◆ **Source extract**
---

How to refresh CSRF token?

[Talha345]

I am using ReactOnRails.authenticityToken(); to get the CSRF token generated by csrf_meta_tags. The problem is that when I send first request, it works fine as the token is valid. Whenever I send any subsequent API request, it returns the previously invalidated CSRF token and therefore I get ActionController::InvalidAuthenticityToken. How can I refresh the CSRF token after each API request?

[justin808]

@Talha345 nothing has changed around this for many years. I think there is something specific to your app.

[Talha345]

@justin808 Could be but do you have any suggestion on how to deal with this scenario. I will try to explain my specific scenario in detail:

1. React SPA endpoint is triggered and component is mounted and csrf_meta_tags are added via the layout.
2. I use the CSRF token and execute a login API. On success response, I update the user in the SPA and therefore there is no page reload.
3. Since the user is logged in, I show a link to Logout and upon clicking on it another API is triggered but of course the CSRF token is already invalidated and I get an error.

NOTE: In older versions of Rails, a single CSRF token was used for each session but since recent versions, we have a new CSRF token for each new request.

[Talha345]

Solution for anyone having the same issue:

1. Added a after_action method in ApplicationController:

after_action :add_csrf_token_to_json_request_header

private

  def add_csrf_token_to_json_request_header
    if request.format == :json && !request.get? && protect_against_forgery?

---

◆ **Dataset content**
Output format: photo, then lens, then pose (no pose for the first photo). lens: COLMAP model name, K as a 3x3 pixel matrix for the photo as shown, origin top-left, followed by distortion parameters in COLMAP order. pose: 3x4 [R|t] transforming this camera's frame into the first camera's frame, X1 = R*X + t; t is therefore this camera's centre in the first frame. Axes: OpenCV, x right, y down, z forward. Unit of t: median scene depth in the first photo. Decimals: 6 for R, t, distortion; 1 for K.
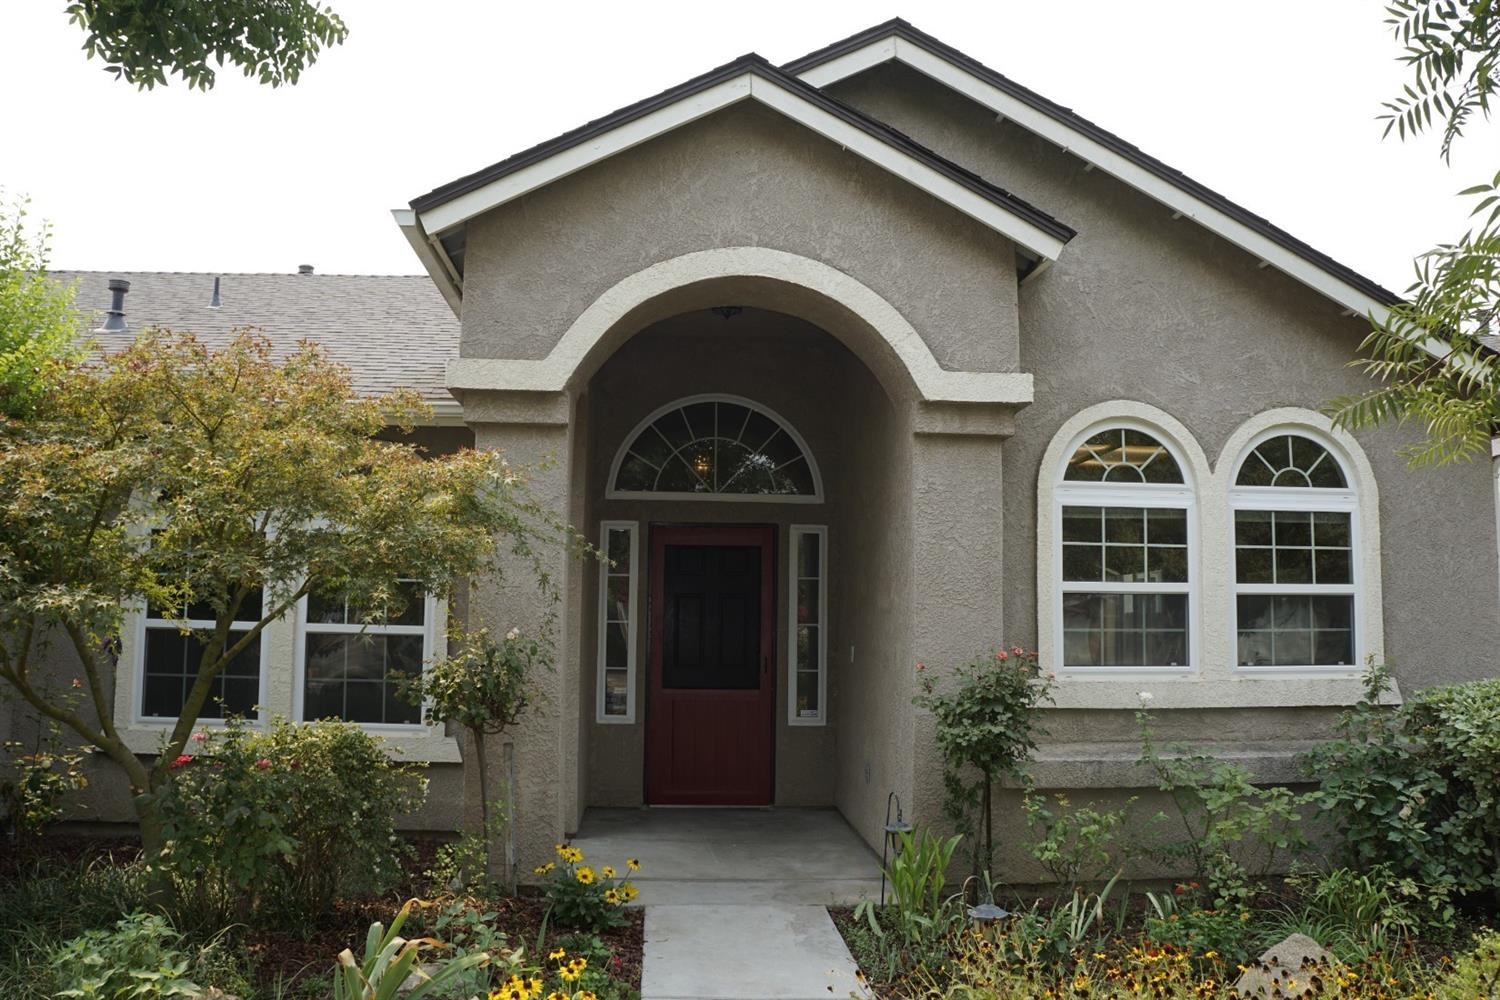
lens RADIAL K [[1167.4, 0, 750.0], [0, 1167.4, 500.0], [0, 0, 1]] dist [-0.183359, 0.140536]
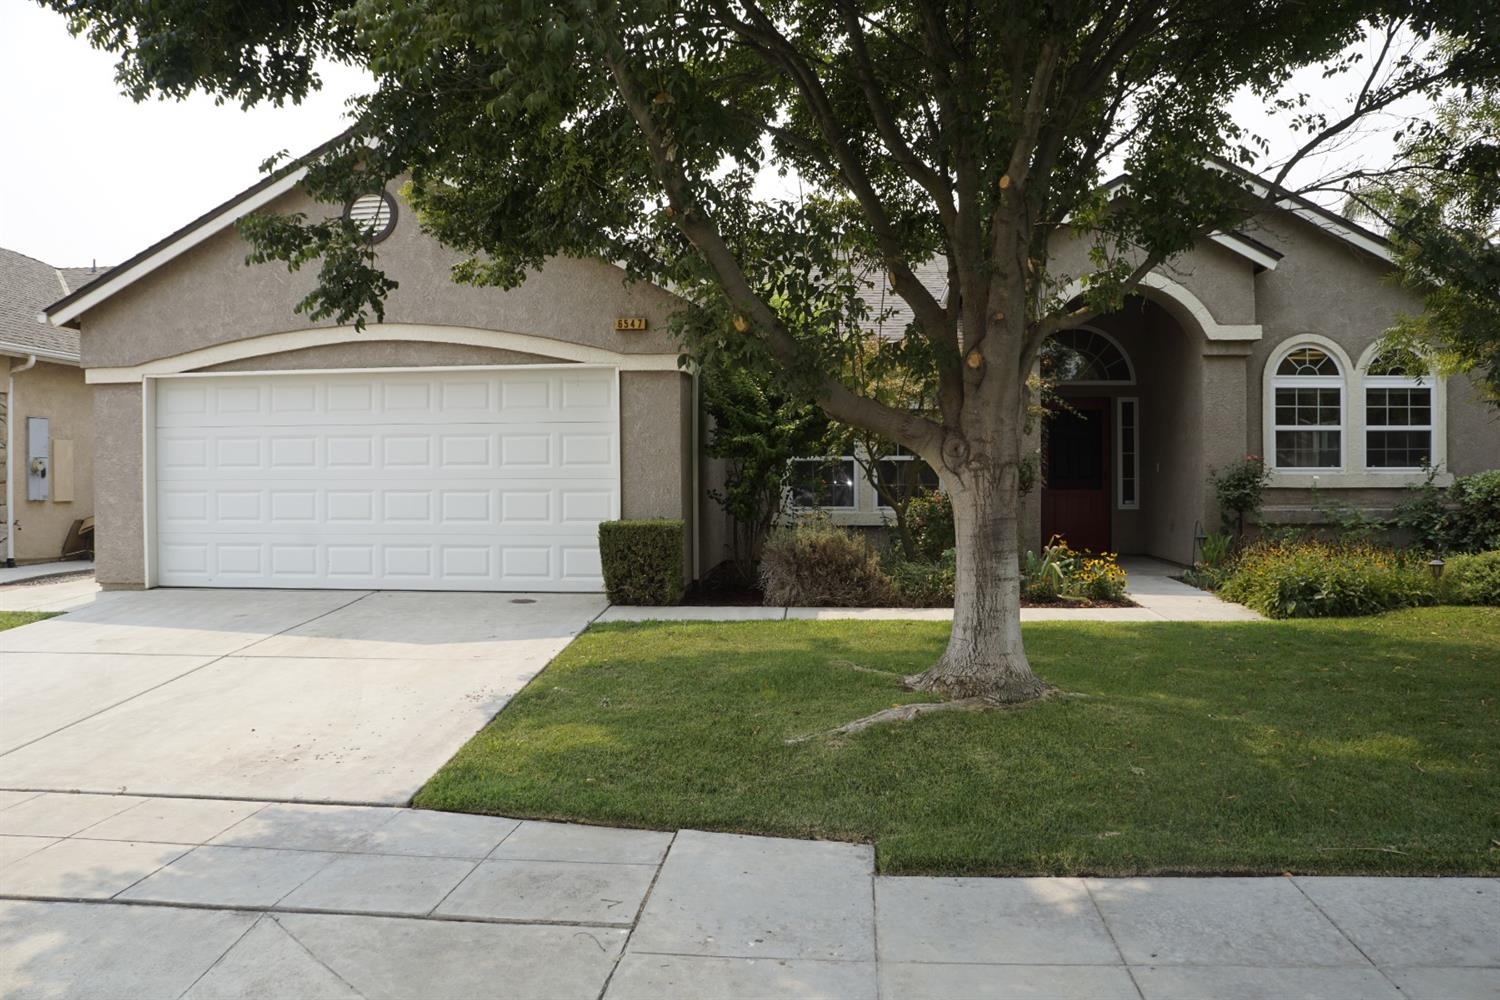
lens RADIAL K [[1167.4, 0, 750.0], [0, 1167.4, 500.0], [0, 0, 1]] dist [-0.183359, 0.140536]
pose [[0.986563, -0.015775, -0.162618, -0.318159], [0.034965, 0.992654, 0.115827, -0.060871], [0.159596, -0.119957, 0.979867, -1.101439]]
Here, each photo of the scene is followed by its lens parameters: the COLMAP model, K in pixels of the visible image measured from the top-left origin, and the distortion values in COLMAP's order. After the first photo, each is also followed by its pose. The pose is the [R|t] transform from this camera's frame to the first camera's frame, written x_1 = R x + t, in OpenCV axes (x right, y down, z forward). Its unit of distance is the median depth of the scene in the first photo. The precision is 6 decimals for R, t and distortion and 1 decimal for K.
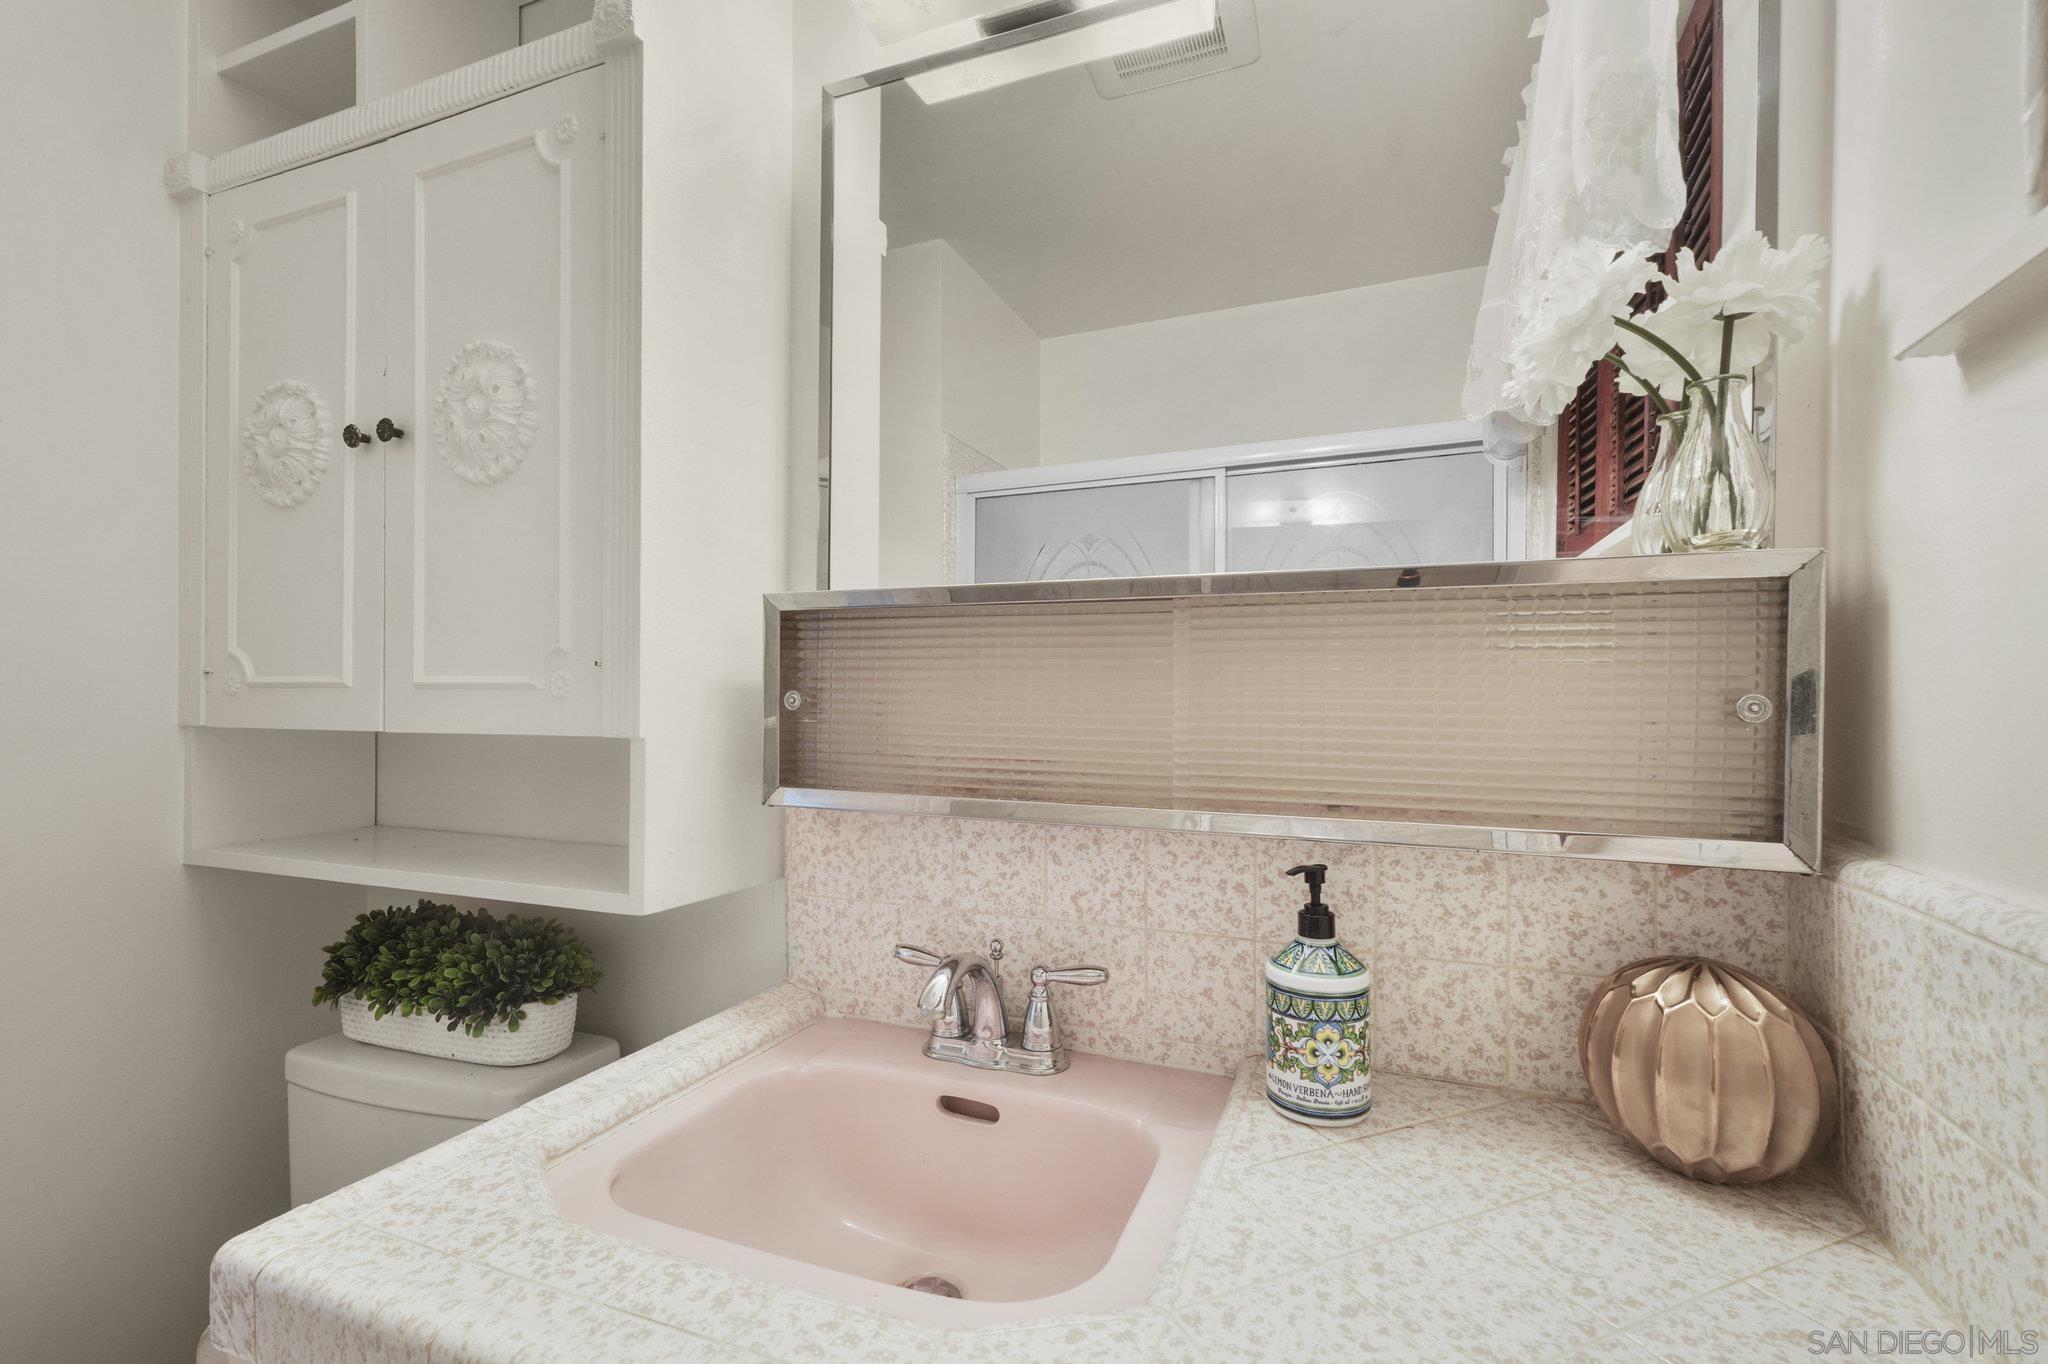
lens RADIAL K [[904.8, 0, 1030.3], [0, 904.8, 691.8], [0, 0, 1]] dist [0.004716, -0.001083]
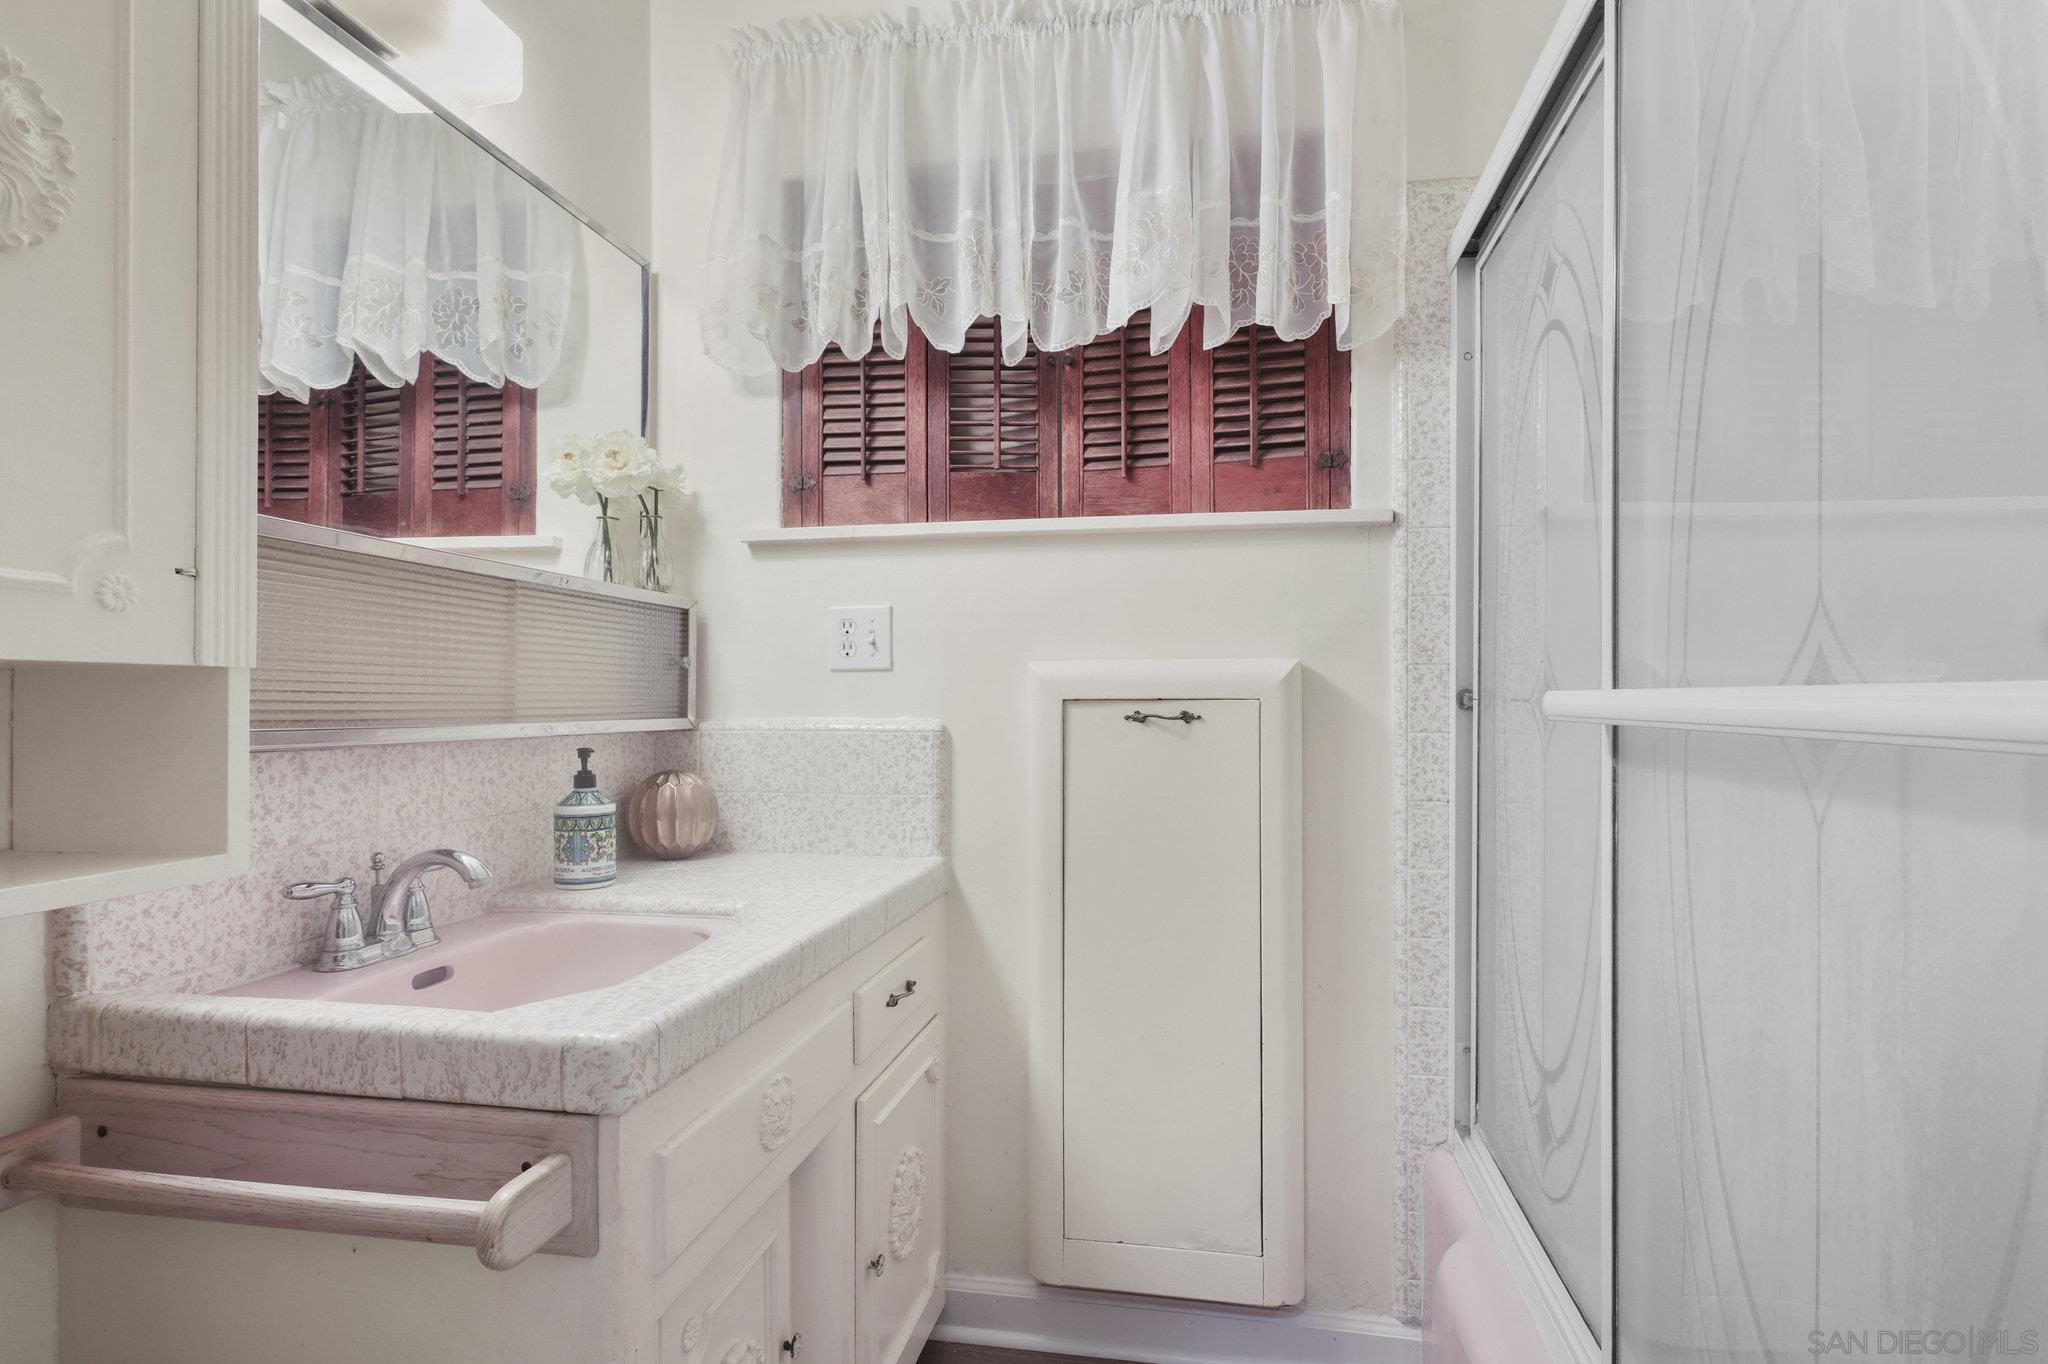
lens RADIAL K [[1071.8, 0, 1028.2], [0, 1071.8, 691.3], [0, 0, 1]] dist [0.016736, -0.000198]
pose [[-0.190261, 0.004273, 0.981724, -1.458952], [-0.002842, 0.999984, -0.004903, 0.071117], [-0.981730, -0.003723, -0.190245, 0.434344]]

---

◆ **Work order A**
Reproduce the stretch of the CSRF token thread from "3. Since the" through "get an error.".
◆ **Work order B**
State whether each statement agrees with the CSRF token thread, answering yes or no and quoting the deciding words: (i) The first request sent with the token fails. (ii) After the login API succeeds, the page is reloaded. (iii) The posted solution adds an after_action method in ApplicationController.
The records are not needed here.

◆ **Task result A**
3. Since the user is logged in, I show a link to Logout and upon clicking on it another API is triggered but of course the CSRF token is already invalidated and I get an error.

◆ **Task result B**
(i) No: "when I send first request, it works fine as the token is valid."
(ii) No: "On success response, I update the user in the SPA and therefore there is no page reload."
(iii) Yes: "Added a after_action method in ApplicationController"